05.10.2022 - POP #PutOnPurple Day - if you have any kind of purple [shirt, socks, nail polish, a drawn on purple heart, jewelry, etc.] please show your support for myself and all the other amazing warriors. Let’s raise awareness during lupus awareness month!
10.01.2022 - Walk To End Lupus NOW! is finally returning in person! ☺ #PutOnPurple
Lupus Nephritis for me is a chronic illness that is often a hidden disability that affects my kidneys, other parts of my body, and my life in general. Everyday is a mystery, but I hope that one day we'll find a way to help combat it completely. Funding for research and medicine is key, so I hope you'll help me make it one step closer to having more good days than bad. If you can donate anything, even $5, all the money goes to the LFA - an organization close to my heart.
I was diagnosed 17 years ago, so I've been living with SLE for over half my life. I don't like to always show how I'm really feeling when I have aches or my "wolf" patch or the constant fatigue, but my positivity has gotten me through so much. I have started a monthly infusion and am at my lowest prednisone dose that I've ever been at. I actually was going to decrease it even more this year, but I got sick, so I’m hoping to make the change soon. I know a lot of others know that med struggle and I hope events like this continue to help and maybe one day we'll find a cure!

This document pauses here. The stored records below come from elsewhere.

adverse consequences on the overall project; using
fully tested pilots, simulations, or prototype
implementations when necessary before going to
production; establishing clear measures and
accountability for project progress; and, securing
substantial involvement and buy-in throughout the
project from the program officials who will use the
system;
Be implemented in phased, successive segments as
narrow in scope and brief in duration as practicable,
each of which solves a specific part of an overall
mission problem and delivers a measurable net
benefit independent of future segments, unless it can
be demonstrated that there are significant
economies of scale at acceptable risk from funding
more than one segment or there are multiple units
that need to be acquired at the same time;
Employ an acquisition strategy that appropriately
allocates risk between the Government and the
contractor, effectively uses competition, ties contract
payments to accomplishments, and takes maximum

Especially in the past couple of years, it’s been so difficult trying to navigate through lupus and covid. The mental, social, & physical stress has been taking a toll more than ever. And the constant wondering if one minor thing I do will affect my routine is exhausting. I just want to help to be part of the solution and would love for you to be part of it too!
We got this! I truly believe my friends and family are in full support and I feel so lucky to have that.